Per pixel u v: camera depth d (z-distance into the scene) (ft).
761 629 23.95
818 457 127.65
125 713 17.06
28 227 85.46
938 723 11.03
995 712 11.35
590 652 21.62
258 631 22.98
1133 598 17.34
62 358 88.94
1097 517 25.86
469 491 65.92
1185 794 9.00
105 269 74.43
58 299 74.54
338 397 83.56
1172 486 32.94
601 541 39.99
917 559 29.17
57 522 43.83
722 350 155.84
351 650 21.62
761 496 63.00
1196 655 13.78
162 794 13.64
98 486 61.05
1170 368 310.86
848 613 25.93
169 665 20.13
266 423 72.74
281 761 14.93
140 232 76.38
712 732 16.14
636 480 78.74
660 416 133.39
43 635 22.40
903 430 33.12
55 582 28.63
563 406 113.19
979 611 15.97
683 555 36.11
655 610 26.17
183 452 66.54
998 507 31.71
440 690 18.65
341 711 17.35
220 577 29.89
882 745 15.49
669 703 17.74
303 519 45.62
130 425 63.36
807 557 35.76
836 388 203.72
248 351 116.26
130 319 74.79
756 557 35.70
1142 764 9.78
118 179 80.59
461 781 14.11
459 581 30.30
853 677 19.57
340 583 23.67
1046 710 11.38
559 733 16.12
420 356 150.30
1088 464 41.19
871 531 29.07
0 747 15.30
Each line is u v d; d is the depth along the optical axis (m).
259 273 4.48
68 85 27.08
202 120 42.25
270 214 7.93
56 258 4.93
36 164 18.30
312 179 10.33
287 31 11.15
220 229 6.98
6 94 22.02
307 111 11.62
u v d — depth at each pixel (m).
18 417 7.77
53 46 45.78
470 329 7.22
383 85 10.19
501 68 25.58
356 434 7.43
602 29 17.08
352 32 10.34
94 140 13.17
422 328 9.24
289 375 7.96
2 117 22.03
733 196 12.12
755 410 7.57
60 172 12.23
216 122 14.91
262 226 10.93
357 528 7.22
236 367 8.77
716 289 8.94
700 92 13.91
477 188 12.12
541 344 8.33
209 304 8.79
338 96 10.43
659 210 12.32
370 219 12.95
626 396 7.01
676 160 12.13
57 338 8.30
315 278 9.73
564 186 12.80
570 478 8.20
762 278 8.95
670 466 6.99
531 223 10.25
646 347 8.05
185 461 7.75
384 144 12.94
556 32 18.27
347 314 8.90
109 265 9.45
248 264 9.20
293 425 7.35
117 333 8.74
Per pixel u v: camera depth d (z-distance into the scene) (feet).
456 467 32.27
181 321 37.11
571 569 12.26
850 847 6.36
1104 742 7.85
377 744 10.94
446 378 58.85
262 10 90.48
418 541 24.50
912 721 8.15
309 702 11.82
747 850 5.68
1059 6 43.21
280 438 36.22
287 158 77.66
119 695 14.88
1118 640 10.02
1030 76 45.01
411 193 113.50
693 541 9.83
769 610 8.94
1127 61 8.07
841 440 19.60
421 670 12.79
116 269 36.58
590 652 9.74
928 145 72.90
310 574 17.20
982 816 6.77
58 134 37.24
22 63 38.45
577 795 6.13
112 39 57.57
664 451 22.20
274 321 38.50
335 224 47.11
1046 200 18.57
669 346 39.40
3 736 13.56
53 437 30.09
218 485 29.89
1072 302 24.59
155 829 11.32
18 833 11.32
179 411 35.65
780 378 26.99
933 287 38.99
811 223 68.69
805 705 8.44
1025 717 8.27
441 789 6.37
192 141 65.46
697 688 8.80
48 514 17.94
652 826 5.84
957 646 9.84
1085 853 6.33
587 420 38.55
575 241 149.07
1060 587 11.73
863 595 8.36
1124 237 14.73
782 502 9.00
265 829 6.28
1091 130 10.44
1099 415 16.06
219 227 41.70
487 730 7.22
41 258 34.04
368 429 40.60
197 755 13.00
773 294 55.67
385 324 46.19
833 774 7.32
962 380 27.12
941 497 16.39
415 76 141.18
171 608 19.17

───

AIM OF THE EXERCISE: Your task is to output the full set of records exactly as presented.

RESULT:
Per pixel u v: camera depth d (z-distance into the scene) (ft).
761 629 23.95
818 457 127.65
125 713 17.06
28 227 85.46
938 723 11.03
995 712 11.35
590 652 21.62
258 631 22.98
1133 598 17.34
62 358 88.94
1097 517 25.86
469 491 65.92
1185 794 9.00
105 269 74.43
58 299 74.54
338 397 83.56
1172 486 32.94
601 541 39.99
917 559 29.17
57 522 43.83
722 350 155.84
351 650 21.62
761 496 63.00
1196 655 13.78
162 794 13.64
98 486 61.05
1170 368 310.86
848 613 25.93
169 665 20.13
266 423 72.74
281 761 14.93
140 232 76.38
712 732 16.14
636 480 78.74
660 416 133.39
43 635 22.40
903 430 33.12
55 582 28.63
563 406 113.19
979 611 15.97
683 555 36.11
655 610 26.17
183 452 66.54
998 507 31.71
440 690 18.65
341 711 17.35
220 577 29.89
882 745 15.49
669 703 17.74
303 519 45.62
130 425 63.36
807 557 35.76
836 388 203.72
248 351 116.26
130 319 74.79
756 557 35.70
1142 764 9.78
118 179 80.59
461 781 14.11
459 581 30.30
853 677 19.57
340 583 23.67
1046 710 11.38
559 733 16.12
420 356 150.30
1088 464 41.19
871 531 29.07
0 747 15.30
Each line is u v d; d is the depth along the optical axis (m).
259 273 4.48
68 85 27.08
202 120 42.25
270 214 7.93
56 258 4.93
36 164 18.30
312 179 10.33
287 31 11.15
220 229 6.98
6 94 22.02
307 111 11.62
u v d — depth at each pixel (m).
18 417 7.77
53 46 45.78
470 329 7.22
383 85 10.19
501 68 25.58
356 434 7.43
602 29 17.08
352 32 10.34
94 140 13.17
422 328 9.24
289 375 7.96
2 117 22.03
733 196 12.12
755 410 7.57
60 172 12.23
216 122 14.91
262 226 10.93
357 528 7.22
236 367 8.77
716 289 8.94
700 92 13.91
477 188 12.12
541 344 8.33
209 304 8.79
338 96 10.43
659 210 12.32
370 219 12.95
626 396 7.01
676 160 12.13
57 338 8.30
315 278 9.73
564 186 12.80
570 478 8.20
762 278 8.95
670 466 6.99
531 223 10.25
646 347 8.05
185 461 7.75
384 144 12.94
556 32 18.27
347 314 8.90
109 265 9.45
248 264 9.20
293 425 7.35
117 333 8.74
Per pixel u v: camera depth d (z-distance into the scene) (feet).
456 467 32.27
181 321 37.11
571 569 12.26
850 847 6.36
1104 742 7.85
377 744 10.94
446 378 58.85
262 10 90.48
418 541 24.50
912 721 8.15
309 702 11.82
747 850 5.68
1059 6 43.21
280 438 36.22
287 158 77.66
119 695 14.88
1118 640 10.02
1030 76 45.01
411 193 113.50
693 541 9.83
769 610 8.94
1127 61 8.07
841 440 19.60
421 670 12.79
116 269 36.58
590 652 9.74
928 145 72.90
310 574 17.20
982 816 6.77
58 134 37.24
22 63 38.45
577 795 6.13
112 39 57.57
664 451 22.20
274 321 38.50
335 224 47.11
1046 200 18.57
669 346 39.40
3 736 13.56
53 437 30.09
218 485 29.89
1072 302 24.59
155 829 11.32
18 833 11.32
179 411 35.65
780 378 26.99
933 287 38.99
811 223 68.69
805 705 8.44
1025 717 8.27
441 789 6.37
192 141 65.46
697 688 8.80
48 514 17.94
652 826 5.84
957 646 9.84
1085 853 6.33
587 420 38.55
575 241 149.07
1060 587 11.73
863 595 8.36
1124 237 14.73
782 502 9.00
265 829 6.28
1091 130 10.44
1099 415 16.06
219 227 41.70
487 730 7.22
41 258 34.04
368 429 40.60
197 755 13.00
773 294 55.67
385 324 46.19
833 774 7.32
962 380 27.12
941 497 16.39
415 76 141.18
171 608 19.17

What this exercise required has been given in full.